» Required work: Write out the lines of every record below word for word, leaving out the pictures.
===== Dataset rows
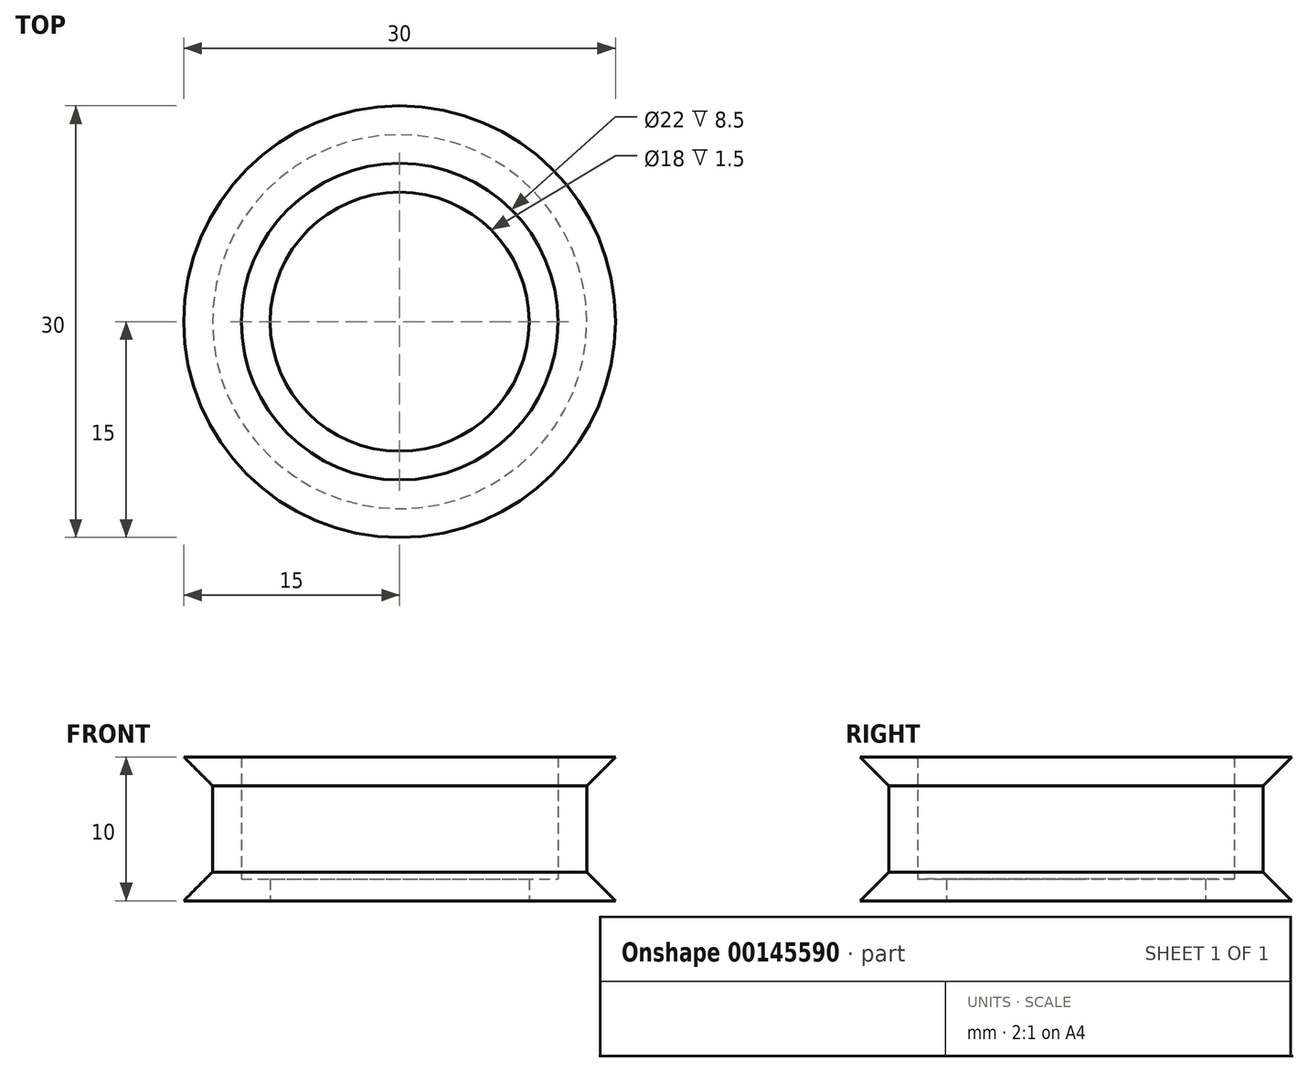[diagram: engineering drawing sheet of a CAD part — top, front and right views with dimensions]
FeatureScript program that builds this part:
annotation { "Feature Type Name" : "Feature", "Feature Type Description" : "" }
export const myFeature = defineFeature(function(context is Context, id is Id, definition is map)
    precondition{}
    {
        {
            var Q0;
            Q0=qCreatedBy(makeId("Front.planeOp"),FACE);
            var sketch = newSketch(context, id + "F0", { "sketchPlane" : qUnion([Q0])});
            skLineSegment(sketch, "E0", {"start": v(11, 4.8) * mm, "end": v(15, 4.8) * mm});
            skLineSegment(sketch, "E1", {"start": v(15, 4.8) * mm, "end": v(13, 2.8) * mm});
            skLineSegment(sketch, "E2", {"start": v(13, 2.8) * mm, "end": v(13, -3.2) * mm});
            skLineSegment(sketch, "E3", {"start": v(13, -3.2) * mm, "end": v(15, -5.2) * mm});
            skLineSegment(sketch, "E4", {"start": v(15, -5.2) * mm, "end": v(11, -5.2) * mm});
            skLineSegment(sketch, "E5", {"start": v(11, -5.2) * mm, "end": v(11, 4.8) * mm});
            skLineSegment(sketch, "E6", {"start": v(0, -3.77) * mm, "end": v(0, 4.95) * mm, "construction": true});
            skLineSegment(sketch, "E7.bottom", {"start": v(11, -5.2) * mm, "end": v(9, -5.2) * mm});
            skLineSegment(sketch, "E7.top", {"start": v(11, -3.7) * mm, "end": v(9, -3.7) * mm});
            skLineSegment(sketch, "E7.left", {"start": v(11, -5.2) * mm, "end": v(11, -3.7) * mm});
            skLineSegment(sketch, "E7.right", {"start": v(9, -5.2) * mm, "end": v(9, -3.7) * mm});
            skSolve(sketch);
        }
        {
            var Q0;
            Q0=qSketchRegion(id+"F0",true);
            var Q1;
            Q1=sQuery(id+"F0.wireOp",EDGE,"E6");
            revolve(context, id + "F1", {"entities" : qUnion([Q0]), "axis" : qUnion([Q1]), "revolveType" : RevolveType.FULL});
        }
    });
==========
» Task result:
[diagram: engineering drawing sheet of a CAD part — top, front and right views with dimensions]
FeatureScript program that builds this part:
annotation { "Feature Type Name" : "Feature", "Feature Type Description" : "" }
export const myFeature = defineFeature(function(context is Context, id is Id, definition is map)
    precondition{}
    {
        {
            var Q0;
            Q0=qCreatedBy(makeId("Front.planeOp"),FACE);
            var sketch = newSketch(context, id + "F0", { "sketchPlane" : qUnion([Q0])});
            skLineSegment(sketch, "E0", {"start": v(11, 4.8) * mm, "end": v(15, 4.8) * mm});
            skLineSegment(sketch, "E1", {"start": v(15, 4.8) * mm, "end": v(13, 2.8) * mm});
            skLineSegment(sketch, "E2", {"start": v(13, 2.8) * mm, "end": v(13, -3.2) * mm});
            skLineSegment(sketch, "E3", {"start": v(13, -3.2) * mm, "end": v(15, -5.2) * mm});
            skLineSegment(sketch, "E4", {"start": v(15, -5.2) * mm, "end": v(11, -5.2) * mm});
            skLineSegment(sketch, "E5", {"start": v(11, -5.2) * mm, "end": v(11, 4.8) * mm});
            skLineSegment(sketch, "E6", {"start": v(0, -3.77) * mm, "end": v(0, 4.95) * mm, "construction": true});
            skLineSegment(sketch, "E7.bottom", {"start": v(11, -5.2) * mm, "end": v(9, -5.2) * mm});
            skLineSegment(sketch, "E7.top", {"start": v(11, -3.7) * mm, "end": v(9, -3.7) * mm});
            skLineSegment(sketch, "E7.left", {"start": v(11, -5.2) * mm, "end": v(11, -3.7) * mm});
            skLineSegment(sketch, "E7.right", {"start": v(9, -5.2) * mm, "end": v(9, -3.7) * mm});
            skSolve(sketch);
        }
        {
            var Q0;
            Q0=qSketchRegion(id+"F0",true);
            var Q1;
            Q1=sQuery(id+"F0.wireOp",EDGE,"E6");
            revolve(context, id + "F1", {"entities" : qUnion([Q0]), "axis" : qUnion([Q1]), "revolveType" : RevolveType.FULL});
        }
    });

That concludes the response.